Abelisaurids were a group of theropod dinosaurs characterized by short snouts, bony ornamentation on their skulls, tiny stiff arms, and stocky legs. Known mostly from the southern continents of Gondwana, they were the dominant predators in these regions and are thought to have been specialized hunters of titanosaurian sauropods.
Rajasaurus narmadensis lived in what is now western India during the Late Cretaceous, about 67 million years ago. Around 7m long (23′), it had very rough-textured thickened bone on the top of its snout, along with a short rounded horn on its forehead that was probably used for display or headbutting behaviors.
India at this time was an isolated island continent located off the east coast of Africa, and Rajasaurus‘ ancestors probably island-hopped across from then-nearby Madagascar – where its closest known relative lived, the very similar-looking Majungasaurus.
(This is a couple of days late for Halloween, but since this October saw the description of a new dinosaur species with a particularly spooky name, I couldn’t resist putting it into the schedule anyway.)
Spectrovenator ragei was an early member of the abelisaurid lineage, living in southeastern Brazil during the Early Cretaceous, about 120 million years ago. It was one of the smallest known abelisaurids, measuring just 2m long (6’6″), and lacked a lot of the skull specializations seen in larger-bodied Late Cretaceous forms like Carnotaurus, suggesting it was more of a generalist predator.
Its genus name translates to “ghost hunter” due to it being found underneath the fossil remains of another dinosaur entirely – a “ghost” unexpectedly appearing when the specimen was being prepared – but it’s extra appropriate since it also helps to fill in a rather sizeable ghost lineage in the fossil record of abelisaurids.

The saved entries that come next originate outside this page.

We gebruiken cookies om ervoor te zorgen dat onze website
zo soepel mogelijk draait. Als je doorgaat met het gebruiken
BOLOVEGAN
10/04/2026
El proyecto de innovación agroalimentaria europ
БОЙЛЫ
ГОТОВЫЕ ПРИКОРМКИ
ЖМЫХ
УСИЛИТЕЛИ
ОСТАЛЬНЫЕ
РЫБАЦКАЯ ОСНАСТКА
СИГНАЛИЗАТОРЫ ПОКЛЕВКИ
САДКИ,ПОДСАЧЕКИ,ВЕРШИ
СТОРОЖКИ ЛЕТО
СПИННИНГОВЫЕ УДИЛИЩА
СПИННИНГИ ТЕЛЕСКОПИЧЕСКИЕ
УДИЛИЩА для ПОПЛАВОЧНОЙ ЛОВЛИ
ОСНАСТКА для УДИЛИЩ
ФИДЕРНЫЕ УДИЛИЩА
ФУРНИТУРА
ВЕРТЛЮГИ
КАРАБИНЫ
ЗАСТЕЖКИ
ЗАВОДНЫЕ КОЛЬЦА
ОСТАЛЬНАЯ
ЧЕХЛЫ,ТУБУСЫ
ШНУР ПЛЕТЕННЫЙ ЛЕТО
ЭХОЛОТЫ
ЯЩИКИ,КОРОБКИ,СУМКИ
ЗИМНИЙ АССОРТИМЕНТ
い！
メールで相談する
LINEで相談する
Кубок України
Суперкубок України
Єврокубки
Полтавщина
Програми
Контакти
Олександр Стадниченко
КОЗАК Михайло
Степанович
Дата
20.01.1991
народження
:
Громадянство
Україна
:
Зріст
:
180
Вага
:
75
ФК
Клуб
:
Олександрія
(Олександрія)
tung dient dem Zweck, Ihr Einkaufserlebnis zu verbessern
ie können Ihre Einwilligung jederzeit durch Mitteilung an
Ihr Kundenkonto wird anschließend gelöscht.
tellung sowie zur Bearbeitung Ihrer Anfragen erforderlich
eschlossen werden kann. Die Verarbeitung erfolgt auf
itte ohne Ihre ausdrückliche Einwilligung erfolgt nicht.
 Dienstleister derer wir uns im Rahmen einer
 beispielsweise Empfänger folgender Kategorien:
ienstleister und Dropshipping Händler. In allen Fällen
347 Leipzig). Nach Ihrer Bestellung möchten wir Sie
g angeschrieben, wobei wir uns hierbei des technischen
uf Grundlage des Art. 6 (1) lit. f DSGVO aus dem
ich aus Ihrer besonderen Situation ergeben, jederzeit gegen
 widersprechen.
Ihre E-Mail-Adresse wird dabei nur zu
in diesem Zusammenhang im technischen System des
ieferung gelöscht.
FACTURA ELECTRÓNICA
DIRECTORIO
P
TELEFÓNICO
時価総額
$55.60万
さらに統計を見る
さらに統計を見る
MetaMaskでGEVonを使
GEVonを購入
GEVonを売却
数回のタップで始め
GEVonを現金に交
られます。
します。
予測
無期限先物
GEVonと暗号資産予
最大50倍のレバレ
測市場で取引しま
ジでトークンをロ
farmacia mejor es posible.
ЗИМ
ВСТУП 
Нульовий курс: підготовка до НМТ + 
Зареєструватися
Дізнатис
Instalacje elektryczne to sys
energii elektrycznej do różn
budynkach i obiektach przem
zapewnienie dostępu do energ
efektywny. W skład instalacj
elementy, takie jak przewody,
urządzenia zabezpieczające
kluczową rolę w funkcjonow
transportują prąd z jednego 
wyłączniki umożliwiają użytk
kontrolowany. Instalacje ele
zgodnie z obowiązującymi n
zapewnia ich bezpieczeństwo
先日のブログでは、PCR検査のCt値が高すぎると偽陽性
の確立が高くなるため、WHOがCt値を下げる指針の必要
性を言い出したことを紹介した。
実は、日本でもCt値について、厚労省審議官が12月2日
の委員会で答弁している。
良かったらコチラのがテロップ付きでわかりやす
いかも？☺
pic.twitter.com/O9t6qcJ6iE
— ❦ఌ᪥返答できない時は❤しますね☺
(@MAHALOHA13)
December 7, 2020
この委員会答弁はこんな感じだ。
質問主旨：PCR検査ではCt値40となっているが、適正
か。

For around 50 years some very unusual dinosaur tracks have been found in ancient desert sediments in South America: strange footprints showing the impression of only a single toe, a walking style never before seen in any reptiles.
And recently a fossil of what might be the track maker has actually been found.
Named Vespersaurus paranaensis, this new species lived during the Late Cretaceous of Brazil (~90 mya) and was a member of the noasaurid family of theropods, closely related to the weird-jawed Masiakasaurus from Madagascar.
Measuring about 1.5m long (~5′), Vespersaurus was fairly lightly built with legs proportioned for running – and its feet were absolutely unique. Although it had the standard three main toes of a theropod, it bore its weight entirely on the middle toe and held the other digits off the ground. The two raised toes on each foot also had large knife-like claws which may have been used during hunting, vaguely similar to the sickle claws on the feet of dromaeosaurs. But unlike dromaeosaurs these claws weren’t highly curved or pointed, suggesting Vespersaurus used more of a scratching and slashing technique rather than the raptors’ puncture-and-restraint strategy.
Much like ancient horses, it may have developed its single-toed stance as an adaptation for more efficient fast running, possibly to avoid larger predators or to chase down small fast-moving prey like hopping desert mammals.
The known one-toed fossil footprints are actually slightly older than the Vespersaurus fossil, and similar tracks in Argentina have been found dating back to the Late Jurassic (~150mya), so there may have been a long lineage of “one-toed” desert-dwelling noasaurids in South America that haven’t been found yet.
In the early 1970s an opalized dinosaur leg bone in a South Australian gem shop came to the attention of paleontologist Neville Pledge. The specimen’s owner allowed it to be borrowed and studied, and it was eventually named as Kakuru kujani – Kakuru after the Rainbow Serpent of Australian Aboriginal mythology, and kujani after a variant spelling of the Guyani, the local indigenous people. Later the fossil was auctioned off to another private owner and lost to science for nearly 30 years, until finally being acquired by the South Australian Museum in 2004.
But all we really know about Kakuru is that it was some sort of theropod dinosaur. The 33cm (1′) tibia probably belonged to an animal up to about 2m long (6′6″), living during the Early Cretaceous (~125-112 mya), but any placement in a specific group is almost impossible. Based on particular features of the bone – such as a tall and narrow astragalar process – it’s been proposed to be either an oviraptorosaur or an abelisaur. But more recent examinations have concluded the bone’s preservation is too poor for those features to be confidently identified, and consider Kakuru to be a basal coelurosaur or even just a dubious name for an indeterminate theropod.
It’s all a bit of a mess, really, and more and better material is needed to clear up this mysterious dinosaur’s identity.
I’ve restored Kakuru here in three different ways, to illustrate just how varied the interpretations are – on the left, an early oviraptorosaur; in the middle, a generic coelurosaur; and on the right, an abelisaur.
(Yes, the abelisaur is fluffy. South Australia was within the Antarctic Circle during the Early Cretaceous, and while the climate there wasn’t as cold as it is today it was still chilly enough for some floofy insulation to be useful.)